Neuropeptides are a highly diverse group of messenger molecules involved in neurotransmission. They are essential for many physiological processes, such as muscle contraction, food digestion, growth, development, and reproduction, as well as more complex behaviours, such as adaptation, learning and memory, and ageing [1]. A neuropeptide is usually encoded in a larger neuropeptide precursor gene, which also encodes an N-terminal signal peptide. The precursor is translated on the rough endoplasmic reticulum, and the signal peptide is removed by a signal peptidase. Afterwards, processing enzymes in the immature secretory granules typically produce one or more mature neuropeptides by processing the protein precursor at cleavage sites. A number of cleavage enzymes, so called prohormone convertases of the furin/subtilisin family with specific recognition patterns, have been identified [2,3]. After cleavage, the processed peptides can undergo various posttranslational modifications (PTMs) [4]. Especially, the N-terminal and/or C-terminal residues are often modified. A frequently observed modification is amidation at the C-terminus of mature neuropeptides, which is usually required for their biological activity. C-terminal amidation involves the enzymatic transformation of a glycine into an alpha-amide by peptidylglycine alpha-amidating monooxygenase [5]. First, peptidylglycine is transformed into peptidyl-alpha-hydroxyglycine in the presence of copper, ascorbate, and molecular oxygen and subsequently converted to peptide alpha-amide and glyoxylate. C-terminal amidation protects the mature peptide from enzymatic degradation by carboxypeptidases. Pyroglutamic acid is a posttranslational modification that is widely observed at N-termini of various neuropeptides and protects the peptide chain from enzymatic degradation by aminopeptidases. In addition to PTMs, many bioactive peptides contain a proline residue in the second or third position from the N-terminus. This feature also protects the peptide from peptidase activity at the N-terminus [6]. All these structural characteristics are widely observed in neuropeptide sequences across the Animal Kingdom [7].

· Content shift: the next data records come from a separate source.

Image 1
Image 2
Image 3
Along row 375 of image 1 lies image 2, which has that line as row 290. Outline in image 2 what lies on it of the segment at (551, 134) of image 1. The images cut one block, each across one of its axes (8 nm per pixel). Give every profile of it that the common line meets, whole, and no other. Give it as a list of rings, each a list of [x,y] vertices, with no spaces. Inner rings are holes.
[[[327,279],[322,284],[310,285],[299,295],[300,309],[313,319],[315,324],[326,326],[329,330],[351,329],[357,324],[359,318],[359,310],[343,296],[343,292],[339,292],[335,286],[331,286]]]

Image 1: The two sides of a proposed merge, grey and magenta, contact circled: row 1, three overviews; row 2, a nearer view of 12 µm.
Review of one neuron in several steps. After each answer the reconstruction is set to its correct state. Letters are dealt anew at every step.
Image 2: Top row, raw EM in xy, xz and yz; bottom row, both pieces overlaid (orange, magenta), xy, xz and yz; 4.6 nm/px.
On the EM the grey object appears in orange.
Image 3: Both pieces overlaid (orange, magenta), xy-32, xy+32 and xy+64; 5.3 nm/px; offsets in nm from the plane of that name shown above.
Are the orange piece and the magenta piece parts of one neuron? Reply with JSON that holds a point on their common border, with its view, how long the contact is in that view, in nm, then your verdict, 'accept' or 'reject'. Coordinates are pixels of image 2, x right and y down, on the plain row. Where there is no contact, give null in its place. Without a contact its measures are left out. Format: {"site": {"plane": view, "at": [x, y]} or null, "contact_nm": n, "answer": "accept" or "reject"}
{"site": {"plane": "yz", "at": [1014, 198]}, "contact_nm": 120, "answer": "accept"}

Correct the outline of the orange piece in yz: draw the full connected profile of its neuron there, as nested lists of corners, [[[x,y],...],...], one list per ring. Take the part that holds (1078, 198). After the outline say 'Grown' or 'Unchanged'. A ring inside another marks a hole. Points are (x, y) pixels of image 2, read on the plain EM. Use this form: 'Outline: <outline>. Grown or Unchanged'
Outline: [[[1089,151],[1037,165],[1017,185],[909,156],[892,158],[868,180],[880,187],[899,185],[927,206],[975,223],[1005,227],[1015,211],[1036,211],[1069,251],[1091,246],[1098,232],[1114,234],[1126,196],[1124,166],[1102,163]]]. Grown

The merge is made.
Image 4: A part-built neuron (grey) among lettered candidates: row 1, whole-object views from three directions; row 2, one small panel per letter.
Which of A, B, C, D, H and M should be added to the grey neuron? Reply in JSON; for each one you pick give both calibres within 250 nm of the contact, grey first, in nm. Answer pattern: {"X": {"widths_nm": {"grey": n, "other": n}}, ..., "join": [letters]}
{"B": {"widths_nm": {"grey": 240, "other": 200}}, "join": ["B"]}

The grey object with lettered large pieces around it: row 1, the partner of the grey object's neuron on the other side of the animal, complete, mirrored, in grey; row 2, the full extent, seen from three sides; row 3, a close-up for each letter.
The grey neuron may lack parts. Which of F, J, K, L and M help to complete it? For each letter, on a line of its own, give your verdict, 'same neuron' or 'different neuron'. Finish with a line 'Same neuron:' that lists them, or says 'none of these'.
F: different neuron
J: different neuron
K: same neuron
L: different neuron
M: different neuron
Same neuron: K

We studied the neuropeptidome of Nematostella vectensis, a sea anemone that belongs to the Cnidaria phylum, possessing one of most basal nervous systems in the Animal Kingdom. Recent advances in mass spectrometry technologies have greatly enhanced the identification of neuropeptidomes from biological matrices [14,74–76]. However, an effective bioinformatics solution for neuropeptide identification is still missing and leaves the interpretation of tandem mass spectral data difficult. We overcame this difficulty by performing peptide spectrum matching against a narrowed database comprising in silico cleaved putative neuropeptide sequences. We successfully identified 20 peptides encoded in six neuropeptide precursor genes from Nematostella and experimentally confirmed that at least four precursor genes are expressed in neurons exhibiting distinct neurophysiological activities. Our approach can be easily incorporated with recent advanced technologies in peptidomics, and such a combination will greatly improve the analysis of the neuropeptidome in a broad range of biological samples.